「われわれは立ち去らない」と米国が中東への関与を約束した。だが、言葉と裏腹に印象づけたのは、米国の影響力の低下と地域の分断だった。
バイデン大統領がイスラエル、パレスチナ、サウジアラビアを歴訪し、サウジでは他のアラブ諸国首脳らとも会談した。就任1年半になるバイデン氏にとって初の中東訪問だった。
これほど長く中東の地を踏まなかったのは、バイデン政権がアジア重視にかじを切ったからだ。中国への対抗に安全保障の軸足を置き、中東に展開する兵力も減らしてきた。
それが一転、中東入りした背景はロシアの侵略戦争である。世界的にエネルギーが高騰し、米国内のガソリン価格も上昇した。秋の中間選挙をにらみ、急場しのぎに産油国との関係強化に動いたのが実情だろう。

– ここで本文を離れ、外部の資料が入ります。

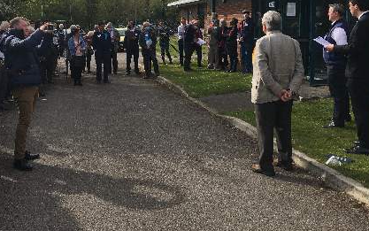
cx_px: 165
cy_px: 60
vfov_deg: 30.1
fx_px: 423
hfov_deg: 47.1
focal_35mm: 42
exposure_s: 1/1451
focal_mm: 4.15
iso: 25
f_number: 2.2
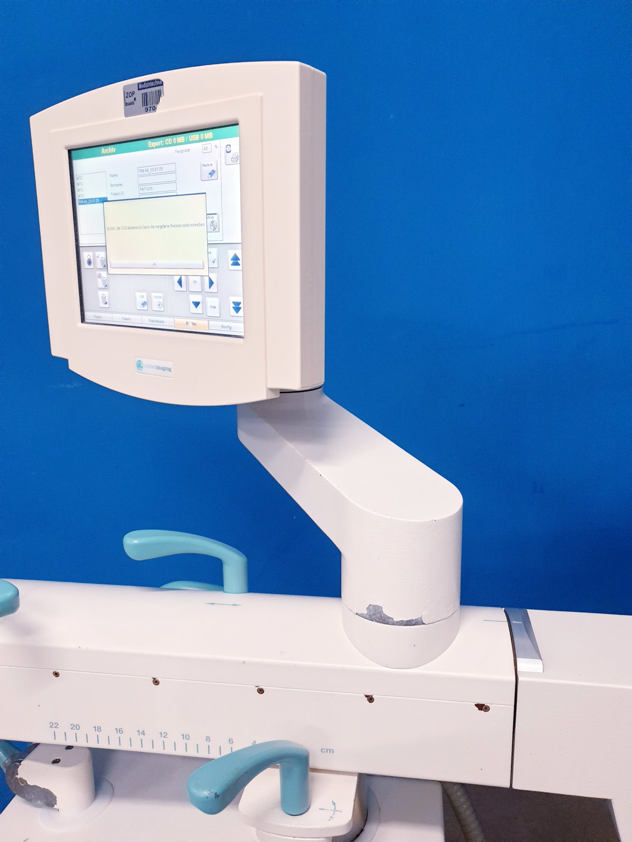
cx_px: 316
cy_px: 421
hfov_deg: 53.1
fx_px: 633
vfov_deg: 67.3
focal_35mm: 26
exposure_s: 1/50
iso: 250
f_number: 1.5
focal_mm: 4.3
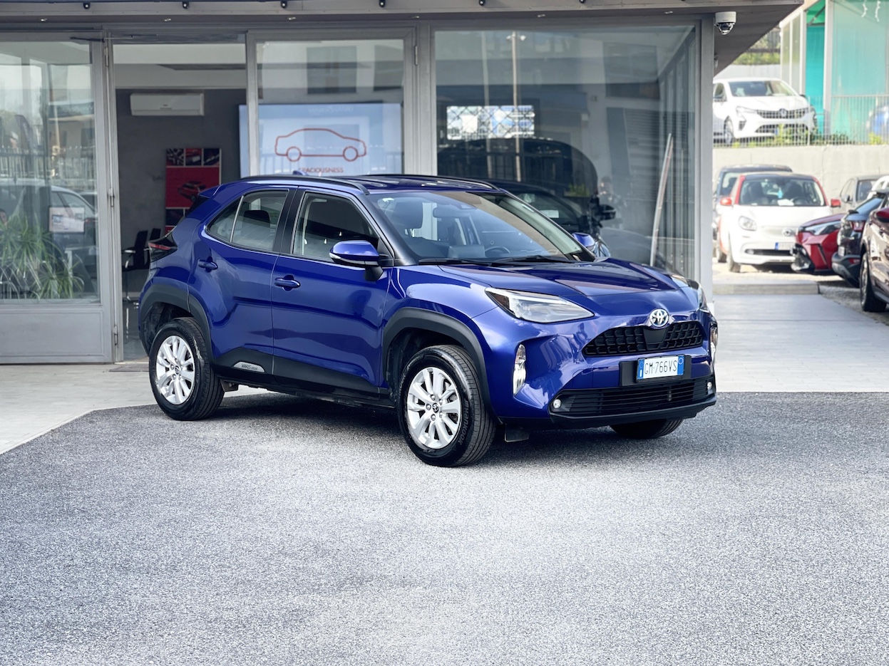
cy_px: 333
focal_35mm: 64
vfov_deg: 22.9
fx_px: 1643
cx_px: 444
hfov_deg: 30.3
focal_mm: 7.5
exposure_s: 1/121
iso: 20
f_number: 2.2
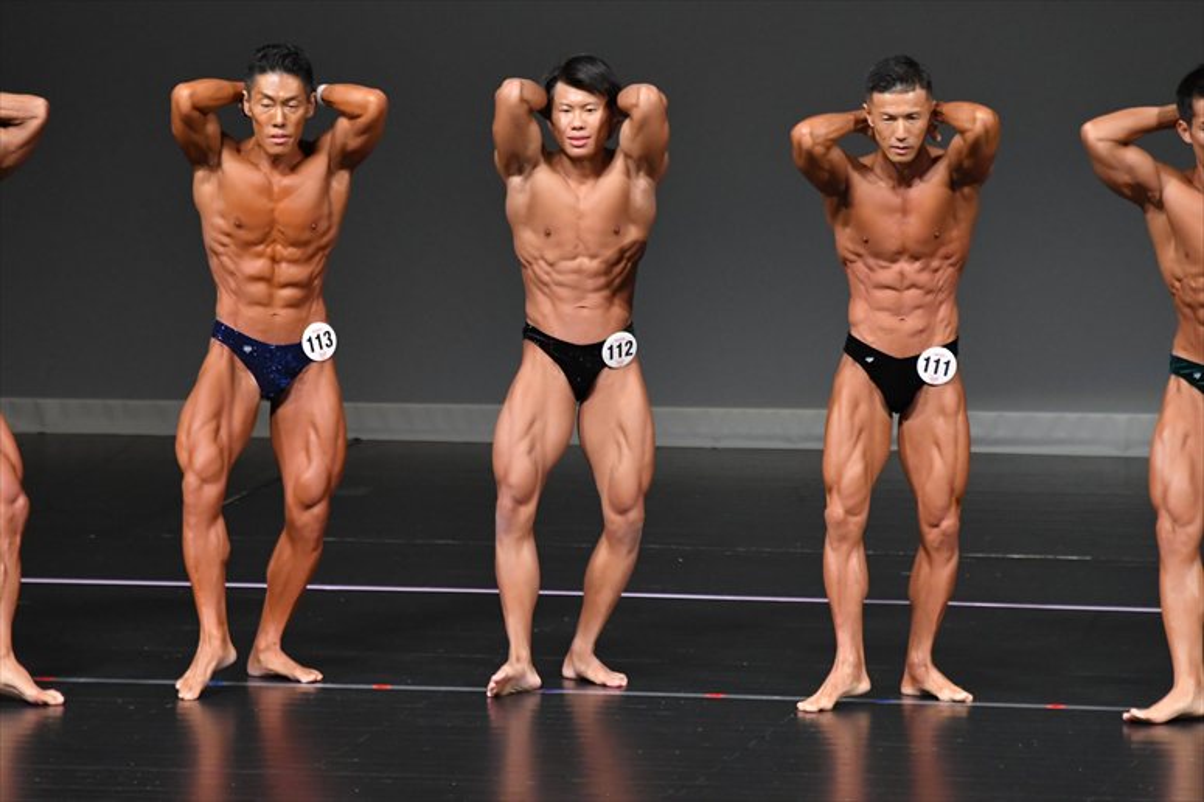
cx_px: 602
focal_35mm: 345
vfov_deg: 4.0
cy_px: 401
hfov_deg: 6.0
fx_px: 11533
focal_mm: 230
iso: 4000
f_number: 5.6
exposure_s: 1/400
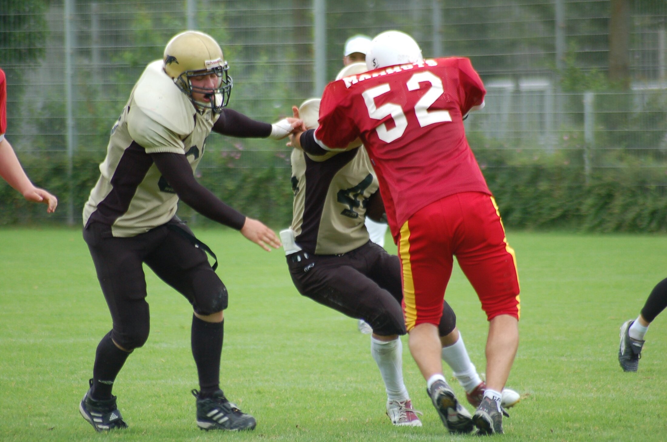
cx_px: 334
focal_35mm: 450
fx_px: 8322
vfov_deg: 3.0
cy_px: 221
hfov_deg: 4.6
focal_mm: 300
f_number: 5.6
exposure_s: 1/500
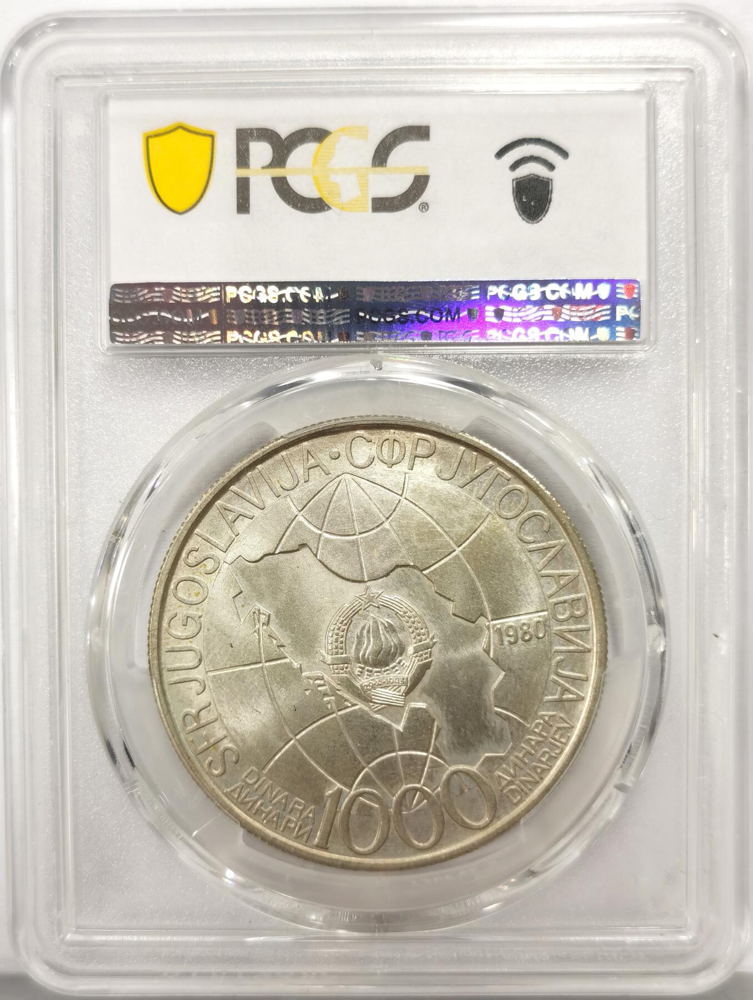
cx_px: 376
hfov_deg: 27.1
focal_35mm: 54
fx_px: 1562
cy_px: 500
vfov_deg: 35.5
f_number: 16
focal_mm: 5.56
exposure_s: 1/100
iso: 125
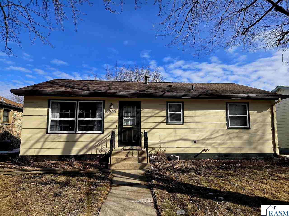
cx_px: 144
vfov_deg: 58.9
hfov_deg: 73.9
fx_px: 192
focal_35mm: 23
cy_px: 108
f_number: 1.8
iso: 25
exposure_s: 1/1667
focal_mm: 5.4
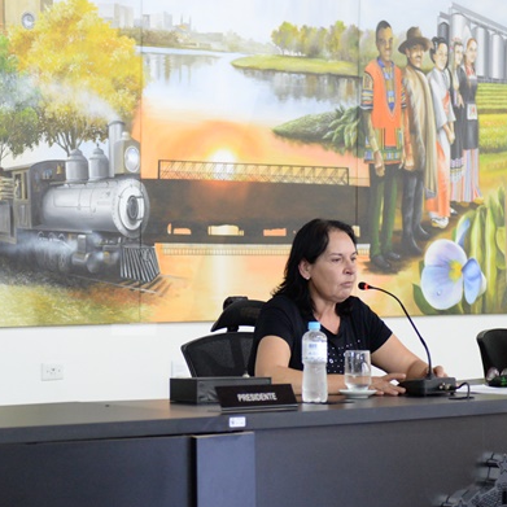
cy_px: 340
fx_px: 1773
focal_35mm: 107
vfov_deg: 16.2
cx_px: 150
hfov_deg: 16.2
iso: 2500
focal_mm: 48
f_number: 2.8
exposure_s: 1/125
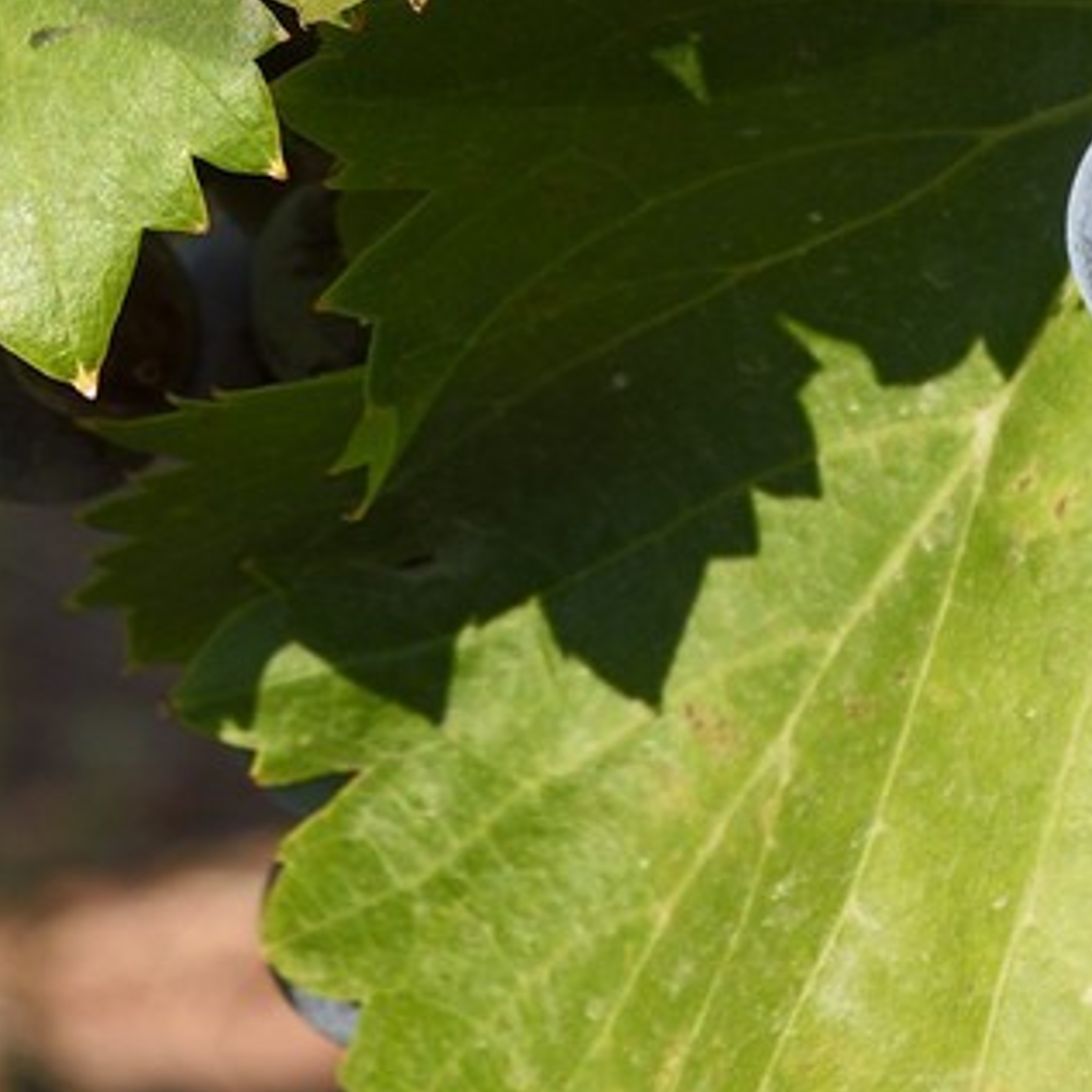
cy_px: -968
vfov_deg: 5.7
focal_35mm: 300
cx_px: 530
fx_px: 10707
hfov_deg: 5.8
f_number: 13
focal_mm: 70
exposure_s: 1/125
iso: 200
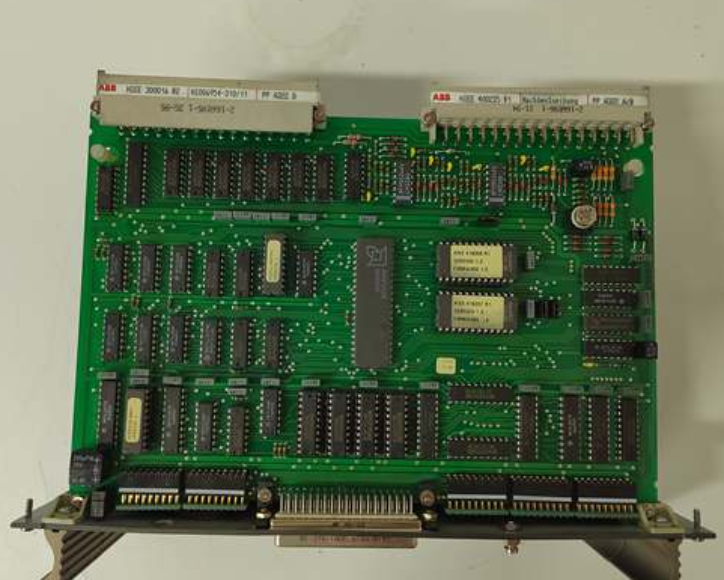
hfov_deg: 62.2
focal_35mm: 28
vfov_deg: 51.5
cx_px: 351
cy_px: 294
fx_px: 600
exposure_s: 1/120
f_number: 1.9
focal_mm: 5.52
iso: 2650
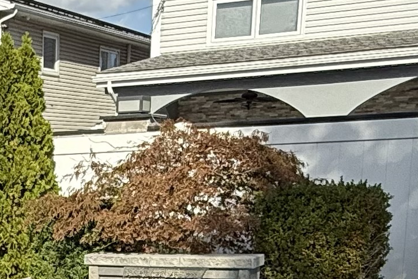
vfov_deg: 15.6
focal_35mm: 81
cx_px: -97
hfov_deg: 22.8
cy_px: 408
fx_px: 940
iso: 50
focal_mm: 2.22
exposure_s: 1/1497
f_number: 2.2
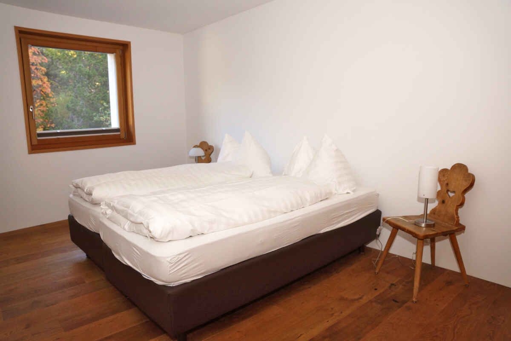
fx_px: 341
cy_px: 170
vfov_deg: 53.1
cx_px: 256
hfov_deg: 73.7
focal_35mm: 24
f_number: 4
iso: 320
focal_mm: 16
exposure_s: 1/60
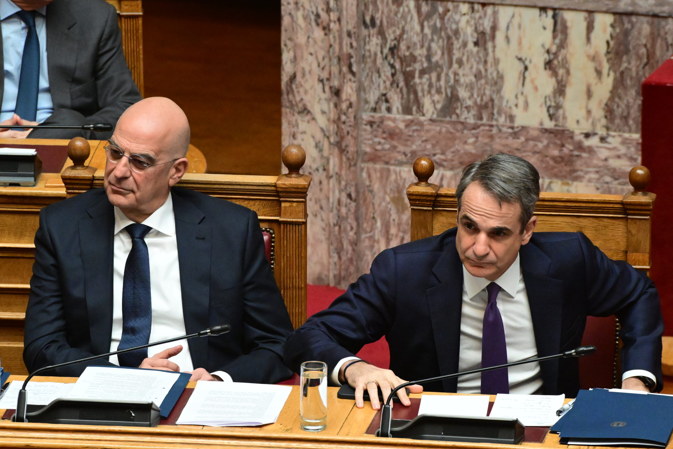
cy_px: 224
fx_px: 8412
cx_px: 336
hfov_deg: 4.6
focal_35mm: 450
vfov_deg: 3.1
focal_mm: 300
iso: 8000
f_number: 6.3
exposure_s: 1/500
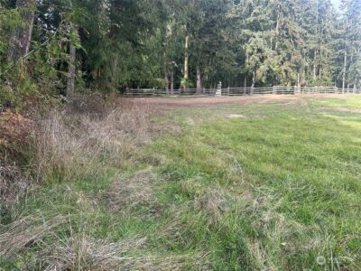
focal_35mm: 24
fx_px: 250
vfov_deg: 56.8
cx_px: 180
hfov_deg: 71.6
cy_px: 136
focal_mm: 6.86
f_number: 1.78
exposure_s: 1/312
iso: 80
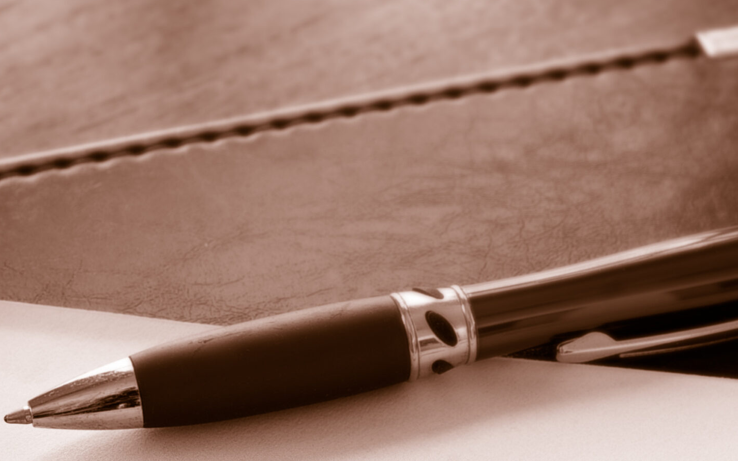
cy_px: 399
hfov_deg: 15.2
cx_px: 465
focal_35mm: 137
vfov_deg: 9.5
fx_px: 2756
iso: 200
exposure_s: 1
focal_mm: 50
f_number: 11
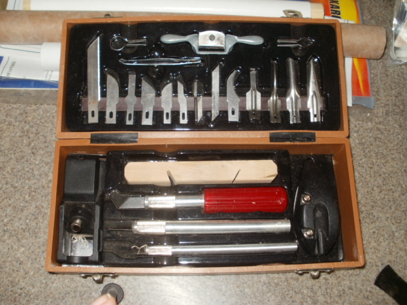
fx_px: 435
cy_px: 150
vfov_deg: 38.7
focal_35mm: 37
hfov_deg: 50.1
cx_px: 205
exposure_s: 1/30
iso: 100
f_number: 3.5
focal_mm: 6.3
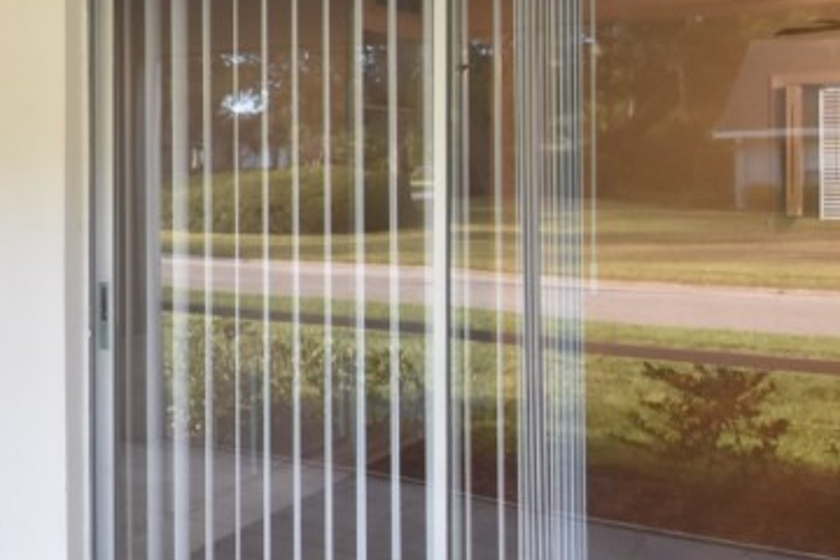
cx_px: -166
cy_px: 156
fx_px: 1120
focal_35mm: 48
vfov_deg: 27.8
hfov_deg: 33.5
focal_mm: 10
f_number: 3.5
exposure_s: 1/250
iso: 800
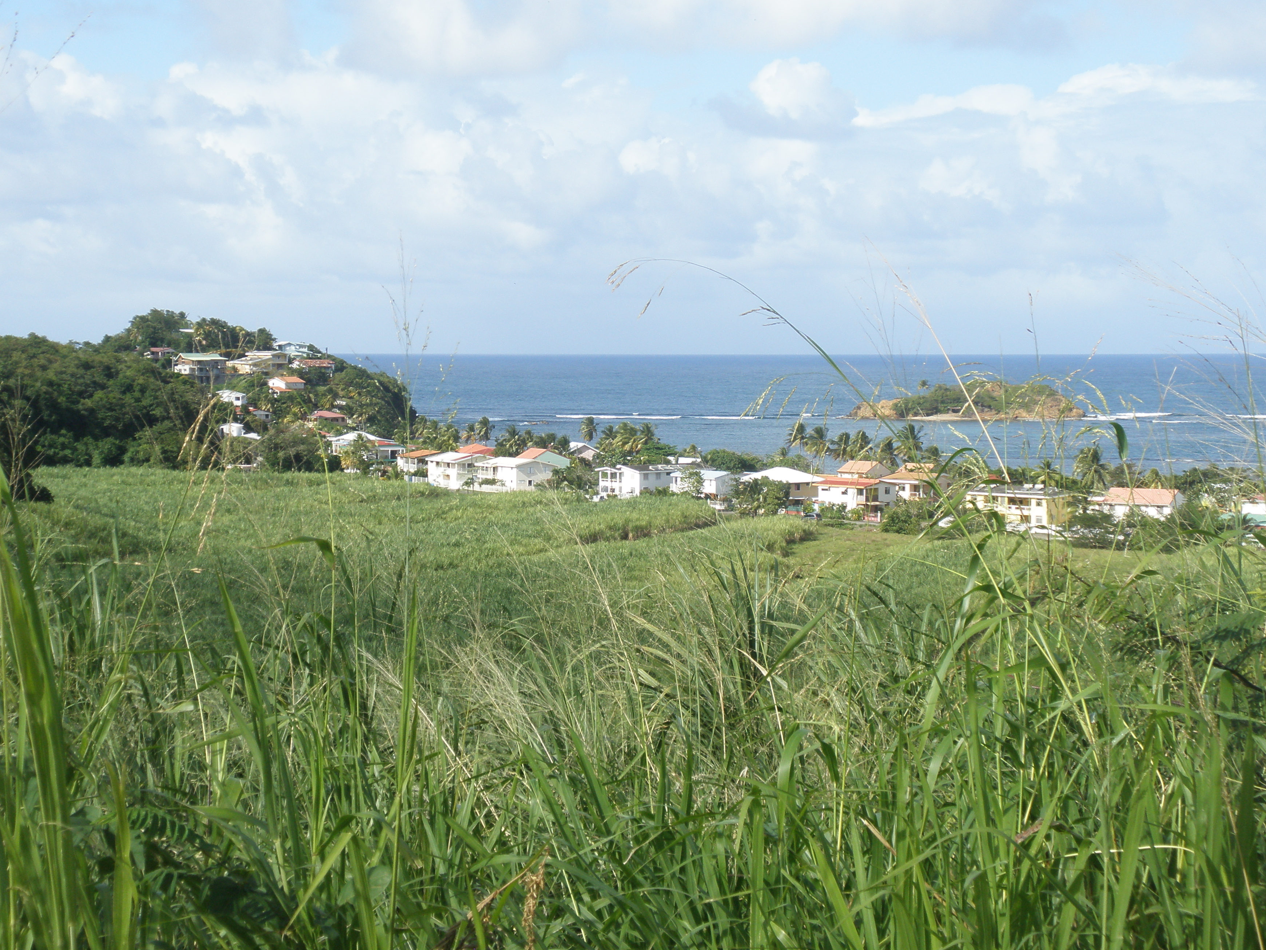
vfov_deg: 23.3
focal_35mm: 63
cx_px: 606
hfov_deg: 30.7
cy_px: 456
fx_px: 2304
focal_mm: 10.7
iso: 64
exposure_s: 1/400
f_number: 4.7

それだけに、サウジは優位の立場でバイデン氏を迎えたといえる。原油増産の求めに、サウジなど各国首脳がどれほど応じるかはまだはっきりしない。
逆に目立ったのは、人権重視を掲げたはずのバイデン氏の変化である。反体制記者の殺害を命じたともいわれるサウジ皇太子への融和的な態度が、一部で批判を招いている。
世界経済が動揺するなか、産油国の協調取り付けは必要だとしても、人権や民主主義の原則を曲げる言い訳にはならない。とくにサウジをめぐり、米外交はかねて二重基準と非難されてきたことを忘れてなるまい。
駆け足訪問を反映してか、バイデン氏は包括的な中東和平の構想を語らなかった。イスラエルとパレスチナが共存する「2国家解決」については「機が熟していない」とし、今回は経済支援の表明にとどまった。
パレスチナの失望は深い。560万人を超すパレスチナ難民は、世代を超えて劣悪な暮らしを強いられている。国際法に反する占領を続けるイスラエルに寄り添う米政権の姿勢に、孤立感と絶望がいっそう高まることが危惧される。
バイデン氏はイスラエルの安全保障を強調しつつ、アラブ諸国との協力を促した。地域の国々が対立を緩めること自体は望ましい。しかし、見えてきたのは、トランプ前政権と同様に、イランを「共通の脅威」として包囲網をつくる考え方だ。
近年、アラビア半島で石油施設や船舶が攻撃され、イランでは核施設の破壊工作や関係者の暗殺などが続いている。イスラエルとイランは「低強度紛争」にあるともいわれる。
米国が中東への関与を誓うなら、分断と緊張を高めるのではなく、紛争を防ぎ、和平を築く抜本的な構想を描くべきだ。